The world isn’t exactly lovable at the moment. Still, there are still things that are worth our time. One of them is Anand Giridharadas’s interview with Ann Heberlein. Heberlein wrote a new biography of Hannah Arendt, the wonderful political philosopher that everyone fully intends to read at some point (myself included). Anand and Ann touched on everything from evil to forgiveness to love.

They, of course, touched on everything happening in the US right now. Heberlein summarised Trump’s talent for mobilising the masses well:

[Donald Trump] has been exceptionally good at speaking to what Nietszche called “ressentiment,” that is, a feeling of inferiority and powerlessness, of being forgotten, despised, and invisible. ​

The ressentiment creates hatred. Hatred towards those who are considered to be part of some kind of establishment and hatred because of perceived or real historical wrongdoing. All totalitarian movements in history, such as fascism or communism, have addressed that kind of ressentiment, and every kind of totalitarian movement in the future will do the same, regardless of political color. Despite the fact that Trump belongs in every sense of the word to the establishment — he owns economic assets; he enjoys political power and has the capacity to shape the image of our common reality — he has allied himself with the ressentiment-driven fractions of society. ​

A dictatorship is not created overnight. A genocide or a civil war does not arise out of thin air. It requires preparation in the form of lies, propaganda, and a conscious division into “us and them,” belonging and non-belonging.
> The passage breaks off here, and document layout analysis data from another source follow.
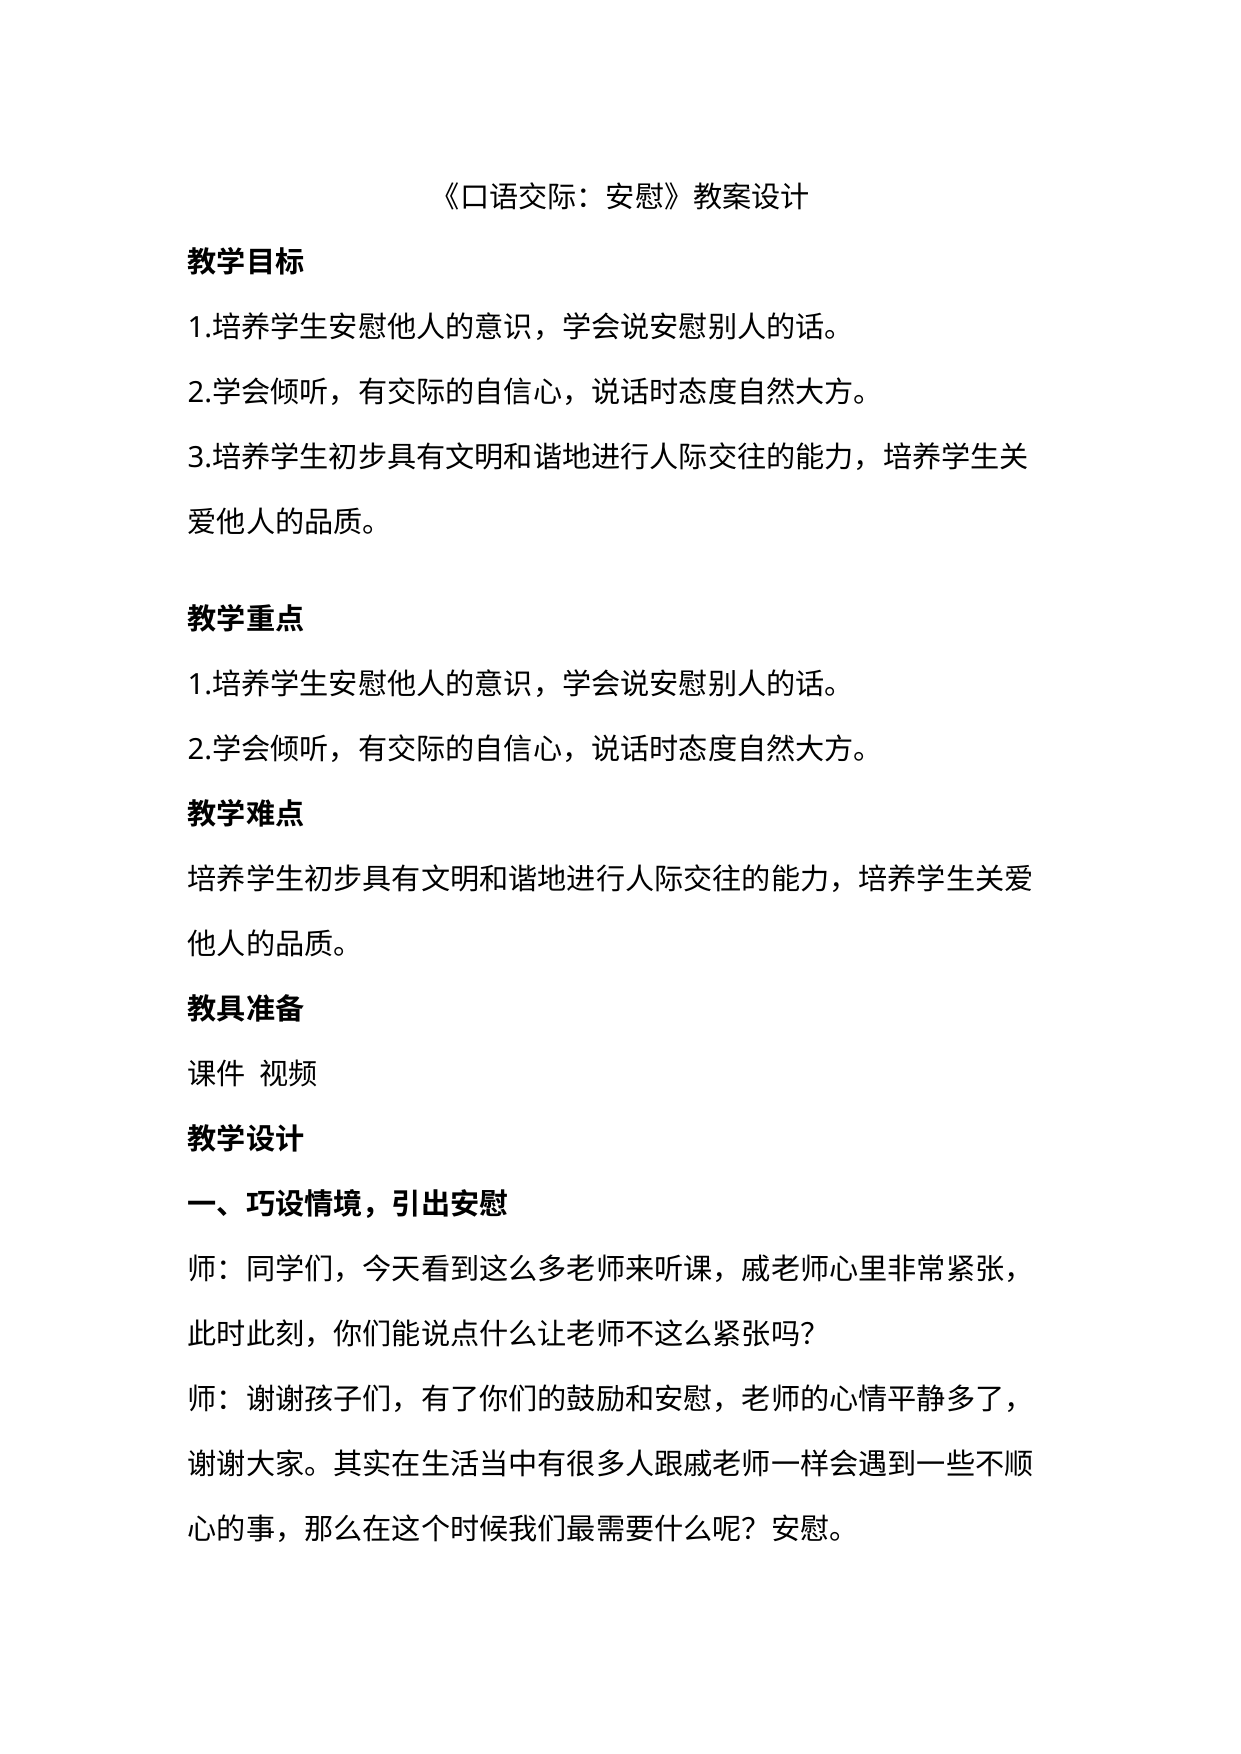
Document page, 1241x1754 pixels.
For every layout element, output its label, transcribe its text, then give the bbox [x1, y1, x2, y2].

text 师：同学们，今天看到这么多老师来听课，戚老师心里非常紧张，此时此刻，你们能说点什么让老师不这么紧张吗？ [187, 1234, 1053, 1364]
text 《口语交际：安慰》教案设计 [187, 162, 1053, 227]
text 课件 视频 [187, 1039, 1053, 1104]
text 2.学会倾听，有交际的自信心，说话时态度自然大方。 [187, 357, 1053, 422]
text 一、巧设情境，引出安慰 [187, 1169, 1053, 1234]
text 3.培养学生初步具有文明和谐地进行人际交往的能力，培养学生关爱他人的品质。 [187, 422, 1053, 552]
text 1.培养学生安慰他人的意识，学会说安慰别人的话。 [187, 649, 1053, 714]
text 教学设计 [187, 1104, 1053, 1169]
text 教学目标 [187, 227, 1053, 292]
text 1.培养学生安慰他人的意识，学会说安慰别人的话。 [187, 292, 1053, 357]
text 教具准备 [187, 974, 1053, 1039]
text 教学重点 [187, 584, 1053, 649]
text 2.学会倾听，有交际的自信心，说话时态度自然大方。 [187, 714, 1053, 779]
text 教学难点 [187, 779, 1053, 844]
text 培养学生初步具有文明和谐地进行人际交往的能力，培养学生关爱他人的品质。 [187, 844, 1053, 974]
text 师：谢谢孩子们，有了你们的鼓励和安慰，老师的心情平静多了，谢谢大家。其实在生活当中有很多人跟戚老师一样会遇到一些不顺心的事，那么在这个时候我们最需要什么呢？安慰。 [187, 1364, 1053, 1559]
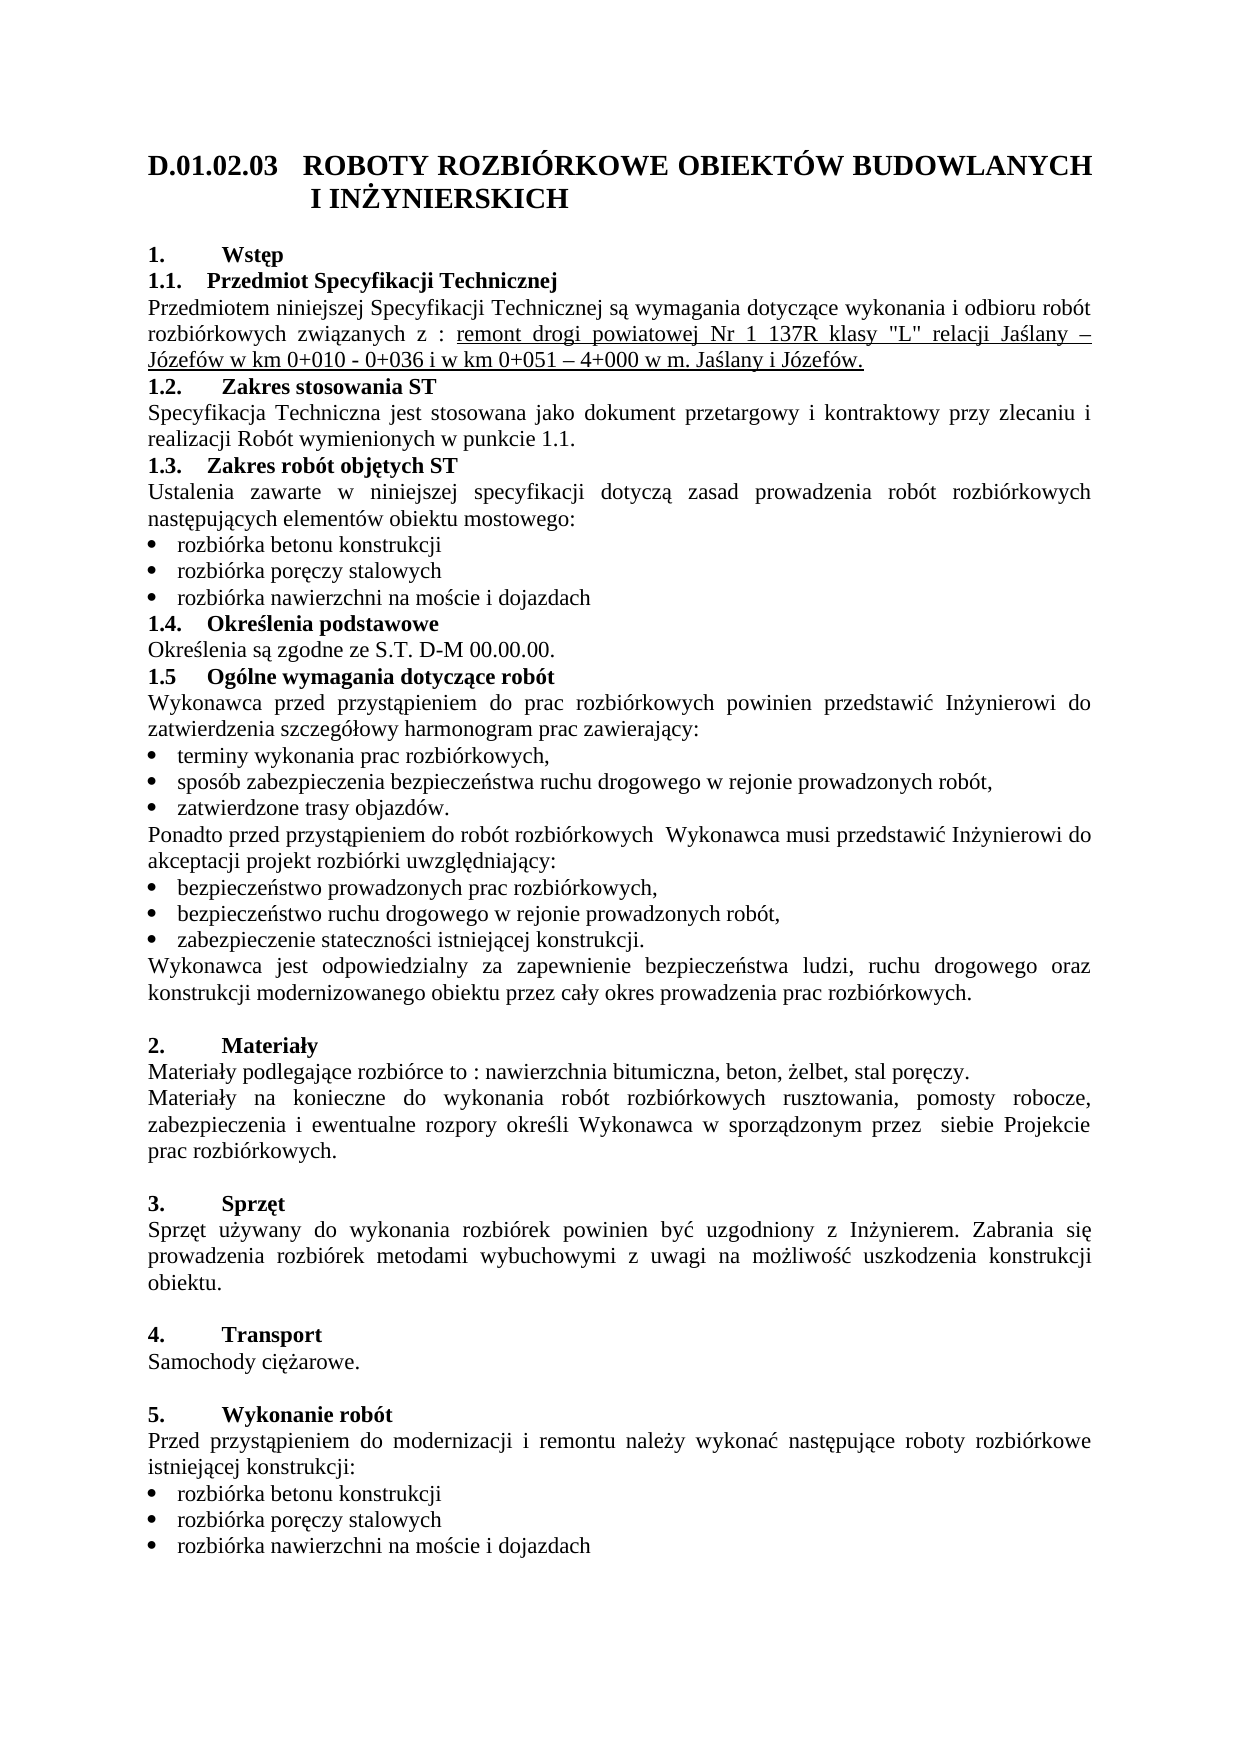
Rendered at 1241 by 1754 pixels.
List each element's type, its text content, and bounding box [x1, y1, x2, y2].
The painful thing about this is that, despite the danger and the anxiety, we need to find ways to love the world in which we live:

[Arendt] believes that it is a duty to love the world. Amor mundi, “love of the world,” means caring for life so that it can continue to exist. We must be able to love the world as it is, in all its brokenness and imperfection. To achieve that requires hope, hope that change is possible, hope for the future. ​

Hope is necessary. Without hope, without the ability to imagine a life beyond its present circumstances, a person may be prone to give up. But someone who has the ability to embrace that hope may have a capacity to survive atrocities and inhumanity.

I read a cute, albeit depressing, comic on Twitter this morning. A pastel stegosaurus laments its ability to imagine the world being crushed by a giant rock vs its inability to imagine the world becoming a “fairer, kinder place”.

And, you know, same. Sometimes. But it’s always going to be easier to imagine some random, catastrophic event because they don’t require any effort on our part. One day, a meteor just hits us and bam, no more world. The world becoming fairer, kinder, better calls for a lot of work on all our parts. That calls for hope and it calls for love.

Love and hope are choices. You wake up every day and rededicate yourself to both. And you try and build reasons to do it again tomorrow.